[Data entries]
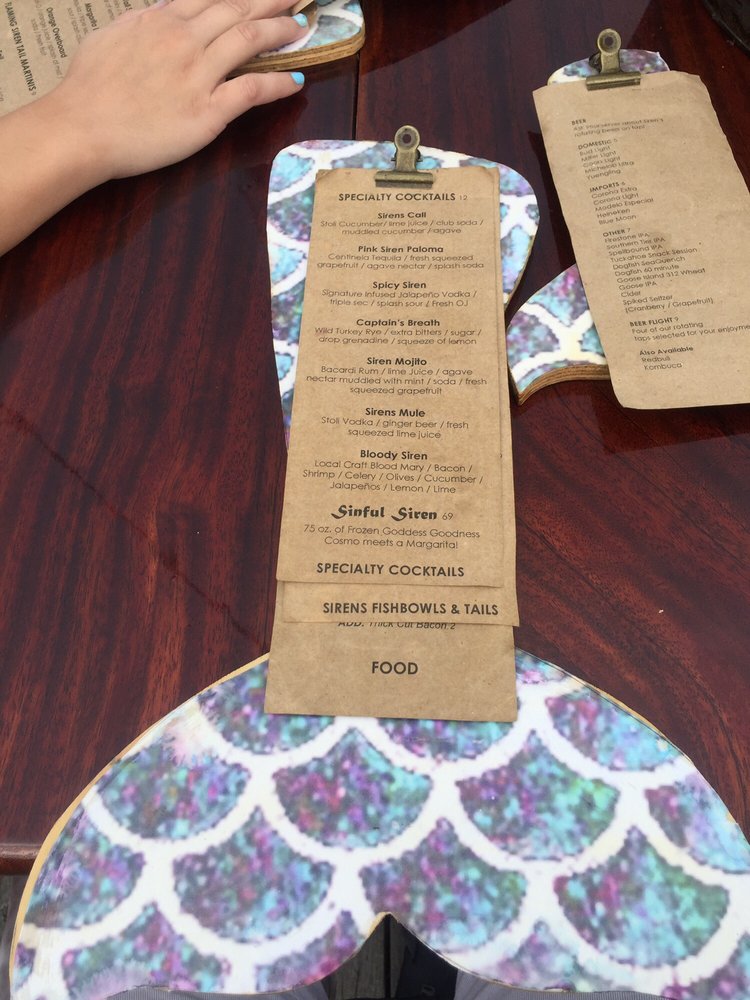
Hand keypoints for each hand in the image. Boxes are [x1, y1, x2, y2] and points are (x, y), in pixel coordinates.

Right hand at [51, 0, 307, 179]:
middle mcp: (183, 39)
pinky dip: (279, 83)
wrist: (81, 128)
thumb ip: (144, 23)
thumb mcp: (112, 36)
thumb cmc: (88, 88)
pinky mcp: (207, 112)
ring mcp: (198, 74)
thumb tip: (161, 15)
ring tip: (301, 29)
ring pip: (250, 40)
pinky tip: (297, 80)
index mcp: (161, 20)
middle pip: (238, 9)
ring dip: (281, 32)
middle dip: (272, 2)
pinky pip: (252, 90)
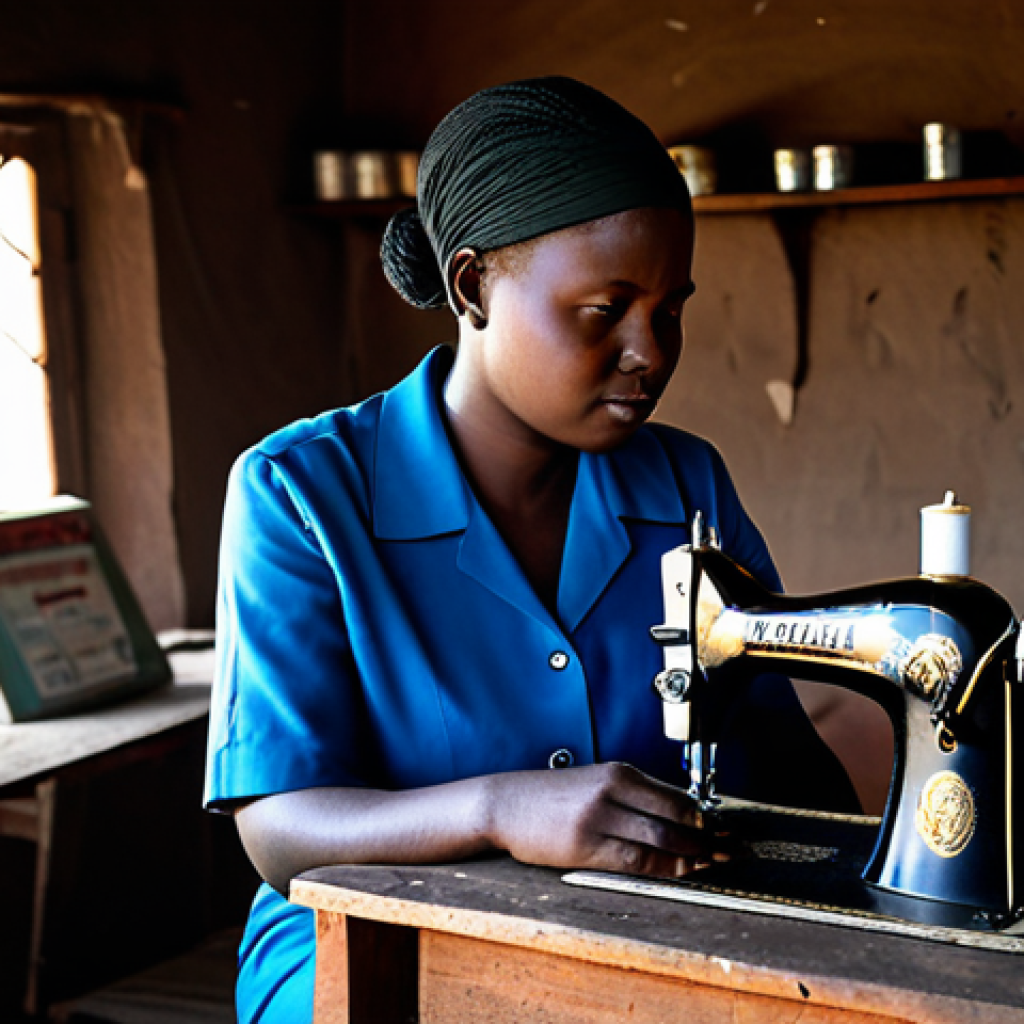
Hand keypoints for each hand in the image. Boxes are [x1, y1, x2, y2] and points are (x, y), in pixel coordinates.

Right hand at [486, 761, 727, 877]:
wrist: (505, 804)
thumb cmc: (549, 798)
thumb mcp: (594, 784)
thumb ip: (631, 796)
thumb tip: (676, 815)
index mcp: (618, 772)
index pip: (675, 795)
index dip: (707, 815)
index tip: (726, 827)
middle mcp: (612, 790)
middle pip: (676, 816)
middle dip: (710, 835)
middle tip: (733, 849)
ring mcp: (599, 818)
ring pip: (661, 838)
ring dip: (694, 854)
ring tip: (714, 863)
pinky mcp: (585, 845)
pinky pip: (635, 859)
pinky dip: (664, 866)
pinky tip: (679, 871)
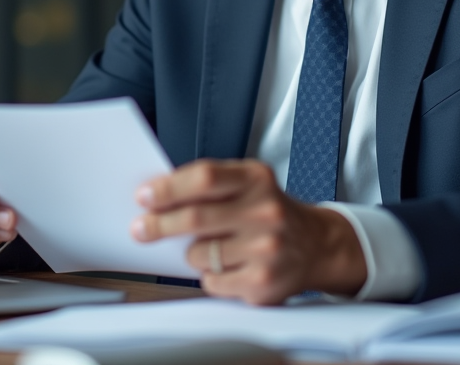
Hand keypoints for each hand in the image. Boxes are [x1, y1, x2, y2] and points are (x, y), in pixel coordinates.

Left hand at [131, 159, 366, 304]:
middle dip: (159, 225)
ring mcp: (266, 248)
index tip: (144, 196)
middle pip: (195, 218)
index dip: (168, 188)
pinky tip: (229, 267)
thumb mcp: (249, 184)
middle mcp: (265, 211)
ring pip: (199, 255)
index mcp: (255, 179)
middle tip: (141, 229)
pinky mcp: (263, 282)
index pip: (204, 178)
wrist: (318, 245)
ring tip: (212, 248)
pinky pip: (212, 282)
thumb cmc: (270, 211)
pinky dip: (210, 277)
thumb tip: (157, 198)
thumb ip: (209, 185)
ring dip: (193, 254)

= Task to complete =
Make an exact copy of the records from their first line through the line containing "middle pip: (238, 9)", both ends included, with the pictures omitted.

= The completed task =
Hand keypoints for each hand in the image. Boxes are [x1, y1, x2, y2] and points are (x, y), in pixel coordinates.

Right hand at [51, 0, 307, 179]:
middle mcp: (183, 39)
pinky dip: (279, 83)
wrist: (81, 128)
thumb ip: (144, 23)
thumb mcp: (112, 36)
thumb cmc: (88, 88)
pinky mcp: (207, 112)
ring mcp: (198, 74)
thumb tip: (161, 15)
ring tip: (301, 29)
ring pip: (250, 40)
pinky tip: (297, 80)
index mcp: (161, 20)
middle pip: (238, 9)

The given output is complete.